Oklahoma is parched ground. Our state continues in spiritual decline. We are less Christian today than we have ever been in our history. Large segments of our people have never had the seed of the Gospel personally planted in their hearts. The seed will not grow if it is not sown. If it is not sown with tears of desperation, the showers of blessings may not come.
On March 8 and 9, we are asking Oklahoma Baptists to pray across Oklahoma. On March 8, we will prayer walk our neighborhoods and drive down our country lanes, praying over houses and the people who live in them. On March 9, we are asking our churches to spend concentrated time in prayer for the seeds that will be sown on March 15 as we seek to plant the seeds of the Gospel in 1.2 million homes in Oklahoma.
Praying across Oklahoma is a vital part of our effort to sow down our state with the Gospel. I am asking God to break my heart and yours for the lost in our state. I desire for Him to break our hearts over the Christless eternity awaiting those who are behind the doors to which we will distribute the Gospel. May that reality bring us to tears.
I am afraid we try to reap spiritual harvest where we have not sown. I am also assured that the great need before us is a prayer-bathed effort of seed sowing. Prayer and sowing go hand in hand.
I hope you and your church will take a new look at your community. Stop and consider the houses you pass every day where lost people live. After we live somewhere for a while, we tend to see just houses, not families. Some of us have lived in the same community for years and think we know nearly everyone. But I challenge you to stop and consider each house you pass. Breathe a prayer over the people behind the closed door. Ask God to draw them to Himself.

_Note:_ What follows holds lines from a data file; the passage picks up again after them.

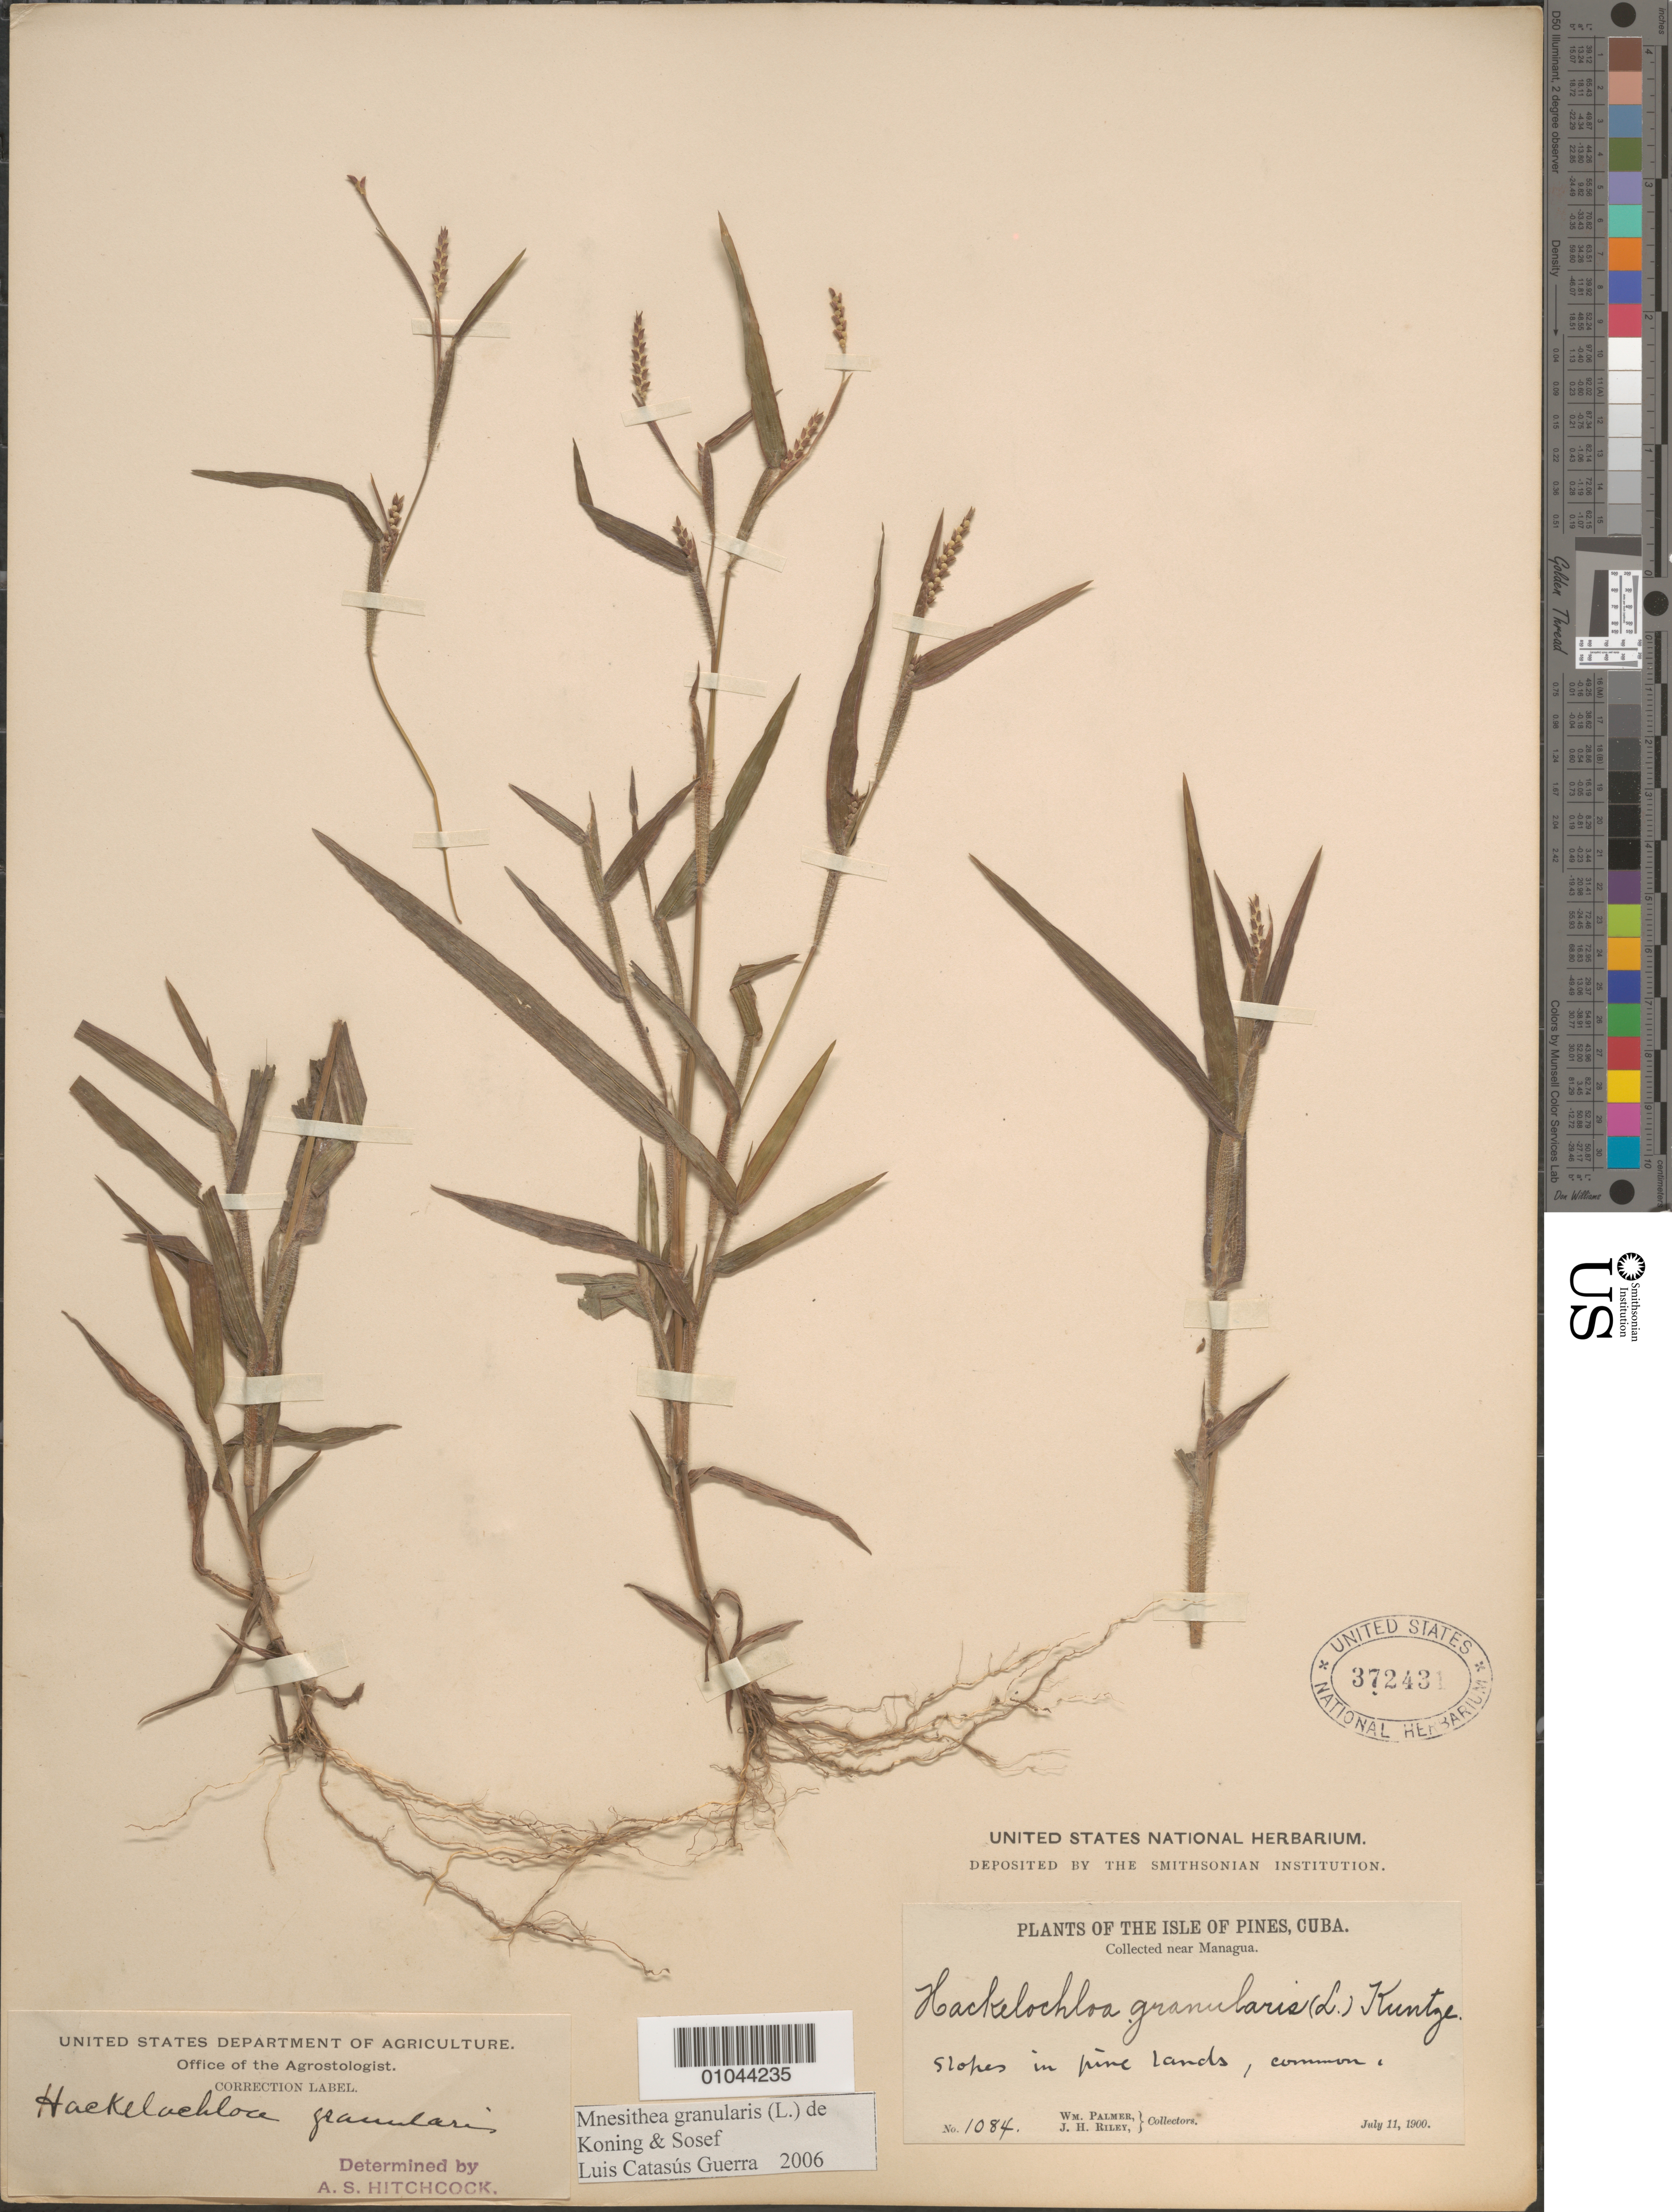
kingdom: Plantae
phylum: Tracheophyta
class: Liliopsida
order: Poales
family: Poaceae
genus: Mnesithea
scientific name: Mnesithea granularis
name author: (L.) de Koning & Sosef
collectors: W. Palmer & J. H. Riley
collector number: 1084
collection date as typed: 11 Jul 1900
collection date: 1900-07-11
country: Cuba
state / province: Isla de la Juventud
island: Isla de la Juventud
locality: Managua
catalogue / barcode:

While March 8 and 9 have been set aside as days of prayer for the seed sowing effort, we must go beyond a one-time prayer emphasis. We must develop a constant effort of prayer for the lost in our Sunday Schools and church services. Our worship should resound with weeping and tears over the lost and then tears and shouts of joy when they are saved.
How long has it been since your Sunday School class or church service had consistent and regular prayer for lost people by name? I propose that if we pray specifically, God will answer specifically.
I remind you of the promise. When we sow in tears, we will reap with joyful shouts. So it is time to weep and pray. Then we will reap and shout.